The last step in the project, after we were able to overcome all the technical difficulties like Kivy language, was the building of the a suitable screen for our purposes, this is a poke-able rear screen. Doing this we avoid the problem of calibrating the Kinect device each time and for each user, and foremost we could do the setup just once.

The first attempt of a rear screen

The first attempt of a rear screen

Our first attempt was building a very big frame and using a table cover or bed sheet as the screen. But we found several serious problems:

  1. The frame was too big for moving.
  2. The frame wasn’t rigif enough and with the interaction of the users it got deformation.
  3. The screen, after an user interaction, never got back to normal and keept deformed forever.

Among all the problems (and others just not commented here), the last one was totally frustrating, because all the platform depends on the stability of the screen. If the screen is not just plain, Kinect will detect that, and it will translate points to the Kivy application when there is no one actually. Everything was wrong.
-- -- --
**Required task 1:**
Answer these from the passage on the rear screen:
(a) What did the first attempt use as the screen?
(b) What calibration problem does the poke-able rear screen avoid?
(c) What does Kinect do if the screen is not plain?
**Required task 2:**
Please pick up the passage on the rear screen after its final sentence and carry it forward.

**Stored records:**
-- -- --
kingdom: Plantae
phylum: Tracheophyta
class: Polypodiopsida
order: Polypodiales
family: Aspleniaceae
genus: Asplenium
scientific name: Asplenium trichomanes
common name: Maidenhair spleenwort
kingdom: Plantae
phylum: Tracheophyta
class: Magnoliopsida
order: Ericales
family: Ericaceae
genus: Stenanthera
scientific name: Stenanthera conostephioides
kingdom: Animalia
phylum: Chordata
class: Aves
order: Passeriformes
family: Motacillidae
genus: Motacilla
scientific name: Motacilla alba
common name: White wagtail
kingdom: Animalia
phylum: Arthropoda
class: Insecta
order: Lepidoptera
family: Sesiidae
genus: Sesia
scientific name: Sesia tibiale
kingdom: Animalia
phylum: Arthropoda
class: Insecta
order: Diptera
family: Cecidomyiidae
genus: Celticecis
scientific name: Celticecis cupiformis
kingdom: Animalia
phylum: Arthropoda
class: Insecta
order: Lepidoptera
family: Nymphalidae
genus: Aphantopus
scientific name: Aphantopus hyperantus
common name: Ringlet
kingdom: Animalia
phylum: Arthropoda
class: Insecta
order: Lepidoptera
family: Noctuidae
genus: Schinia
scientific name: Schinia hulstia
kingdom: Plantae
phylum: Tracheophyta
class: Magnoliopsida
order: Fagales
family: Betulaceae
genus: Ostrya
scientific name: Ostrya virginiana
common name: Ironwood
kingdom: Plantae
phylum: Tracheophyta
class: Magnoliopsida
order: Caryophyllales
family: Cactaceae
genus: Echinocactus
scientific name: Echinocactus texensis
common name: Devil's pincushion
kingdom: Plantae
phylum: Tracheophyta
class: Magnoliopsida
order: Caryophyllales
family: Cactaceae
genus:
-- -- --
**Written response 1:**
(a) A table cover or bed sheet.
(b) Calibrating the Kinect device each time and for each user.
(c) It detects that and translates points to the Kivy application when no one is actually there.

**Written response 2:**
Choosing the most beautiful tissue

Choosing the most beautiful tissue

The alternative was to use a stretch fabric with the capacity to recover the initial shape after any, virtually, number of interactions. Even with hard punchs. But we didn’t know where to buy that or if it was even cheap enough for our students’ pockets. Fortunatelly, Prof. William Turkel recommend us Fabric Land, with three locations in the city and a lot of options for fabrics. I must say that the place was a bit weird for me, with a bunch of middle age ladies looking for good materials. I felt like Mrs. Doubtfire there. Finally one girl, very gentile, young and nice, helped us to find what we wanted, and she sold us at the price of $5 per meter!

Colours pins! That's the most decorative we can be

Colours pins! That's the most decorative we can be

And with all the raw material ready, we got down to work and we built, after several tries, the proper rear and stretch screen. Just in the first test we discovered that accuracy was amazing. And the most interesting thing: somehow, the fact that the screen is elastic, demands interaction from the users and keeps the people playing. So, we can say mission accomplished!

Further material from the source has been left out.